● YOUR TASK:
Word for word, retype the lines from the one containing "Qu'est ce que je met" to the last line of the data below, both ends included.

┌────────

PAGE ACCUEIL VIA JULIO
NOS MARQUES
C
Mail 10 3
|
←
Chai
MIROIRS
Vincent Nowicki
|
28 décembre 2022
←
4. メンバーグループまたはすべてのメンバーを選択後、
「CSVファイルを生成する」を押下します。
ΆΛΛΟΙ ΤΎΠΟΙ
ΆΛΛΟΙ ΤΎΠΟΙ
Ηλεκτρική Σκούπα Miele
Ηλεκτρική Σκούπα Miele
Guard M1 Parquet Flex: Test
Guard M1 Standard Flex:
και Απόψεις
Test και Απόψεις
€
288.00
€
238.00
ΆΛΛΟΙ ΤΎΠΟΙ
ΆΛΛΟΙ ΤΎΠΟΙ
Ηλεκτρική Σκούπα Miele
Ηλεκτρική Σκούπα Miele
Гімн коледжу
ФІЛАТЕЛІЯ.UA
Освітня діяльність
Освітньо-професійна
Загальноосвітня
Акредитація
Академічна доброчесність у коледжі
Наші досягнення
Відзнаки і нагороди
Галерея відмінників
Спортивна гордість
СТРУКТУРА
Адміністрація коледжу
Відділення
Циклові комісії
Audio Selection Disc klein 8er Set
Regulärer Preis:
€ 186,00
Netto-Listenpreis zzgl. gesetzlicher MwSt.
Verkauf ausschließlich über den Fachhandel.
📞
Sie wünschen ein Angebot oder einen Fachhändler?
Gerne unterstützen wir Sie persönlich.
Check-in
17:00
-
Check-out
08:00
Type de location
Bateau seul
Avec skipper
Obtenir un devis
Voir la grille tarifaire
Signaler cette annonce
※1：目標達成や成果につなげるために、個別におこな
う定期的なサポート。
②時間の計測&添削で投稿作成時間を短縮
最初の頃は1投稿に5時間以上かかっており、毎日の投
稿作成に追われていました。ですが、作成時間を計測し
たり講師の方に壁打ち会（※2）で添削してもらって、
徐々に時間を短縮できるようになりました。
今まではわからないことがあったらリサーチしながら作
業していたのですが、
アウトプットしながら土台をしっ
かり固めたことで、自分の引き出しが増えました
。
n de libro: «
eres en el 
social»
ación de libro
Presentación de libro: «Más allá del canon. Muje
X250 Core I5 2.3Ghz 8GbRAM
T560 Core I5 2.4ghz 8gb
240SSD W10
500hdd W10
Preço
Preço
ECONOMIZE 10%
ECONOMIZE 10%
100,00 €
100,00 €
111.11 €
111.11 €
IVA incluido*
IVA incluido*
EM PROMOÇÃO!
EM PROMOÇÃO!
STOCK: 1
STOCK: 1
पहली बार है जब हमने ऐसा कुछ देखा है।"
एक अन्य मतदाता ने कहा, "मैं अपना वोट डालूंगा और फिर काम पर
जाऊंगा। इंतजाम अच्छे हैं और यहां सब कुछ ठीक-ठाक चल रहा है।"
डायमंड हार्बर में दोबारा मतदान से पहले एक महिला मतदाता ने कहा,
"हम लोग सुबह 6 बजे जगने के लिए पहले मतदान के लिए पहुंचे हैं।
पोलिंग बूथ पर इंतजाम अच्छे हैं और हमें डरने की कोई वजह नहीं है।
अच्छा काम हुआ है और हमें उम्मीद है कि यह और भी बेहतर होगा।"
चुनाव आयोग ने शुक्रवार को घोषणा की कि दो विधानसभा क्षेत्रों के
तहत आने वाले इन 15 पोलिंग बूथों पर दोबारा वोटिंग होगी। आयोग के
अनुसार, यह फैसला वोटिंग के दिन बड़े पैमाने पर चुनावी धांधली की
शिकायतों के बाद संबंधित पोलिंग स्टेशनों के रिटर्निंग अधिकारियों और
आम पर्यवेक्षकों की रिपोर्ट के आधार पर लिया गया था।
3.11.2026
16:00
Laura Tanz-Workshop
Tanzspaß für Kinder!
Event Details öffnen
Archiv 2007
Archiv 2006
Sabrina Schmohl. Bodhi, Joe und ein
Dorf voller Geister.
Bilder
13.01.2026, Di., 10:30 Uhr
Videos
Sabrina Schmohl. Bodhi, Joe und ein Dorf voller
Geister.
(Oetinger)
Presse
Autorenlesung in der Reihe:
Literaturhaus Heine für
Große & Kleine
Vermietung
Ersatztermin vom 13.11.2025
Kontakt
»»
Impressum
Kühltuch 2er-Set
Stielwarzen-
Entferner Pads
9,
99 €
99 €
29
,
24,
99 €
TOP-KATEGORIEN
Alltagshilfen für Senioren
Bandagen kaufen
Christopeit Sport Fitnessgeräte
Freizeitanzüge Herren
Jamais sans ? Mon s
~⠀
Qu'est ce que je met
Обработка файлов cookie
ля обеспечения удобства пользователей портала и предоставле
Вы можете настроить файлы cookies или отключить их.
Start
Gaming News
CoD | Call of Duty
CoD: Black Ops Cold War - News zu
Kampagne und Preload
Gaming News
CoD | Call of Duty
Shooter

└────────

● ANSWER SPACE:
Qu'est ce que je met
Обработка файлов cookie
ля обеспечения удобства пользователей портала и предоставле
Вы можете настроить файлы cookies или отключить их.
Start
Gaming News
CoD | Call of Duty
CoD: Black Ops Cold War - News zu
Kampagne und Preload
Gaming News
CoD | Call of Duty
Shooter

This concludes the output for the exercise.